Task directions: The line containing "Tallinna mnt 93b, 80010" and every line after it, through the last one below: output exactly these and nothing else.

Stored data entries:
━━━━━━━━━━━━━━━━

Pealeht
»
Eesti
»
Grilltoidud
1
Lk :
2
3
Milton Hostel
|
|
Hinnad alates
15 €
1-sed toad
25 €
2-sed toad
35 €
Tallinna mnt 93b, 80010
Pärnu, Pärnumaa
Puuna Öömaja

━━━━━━━━━━━━━━━━

Solution for this problem:
Tallinna mnt 93b, 80010
Pärnu, Pärnumaa
Puuna Öömaja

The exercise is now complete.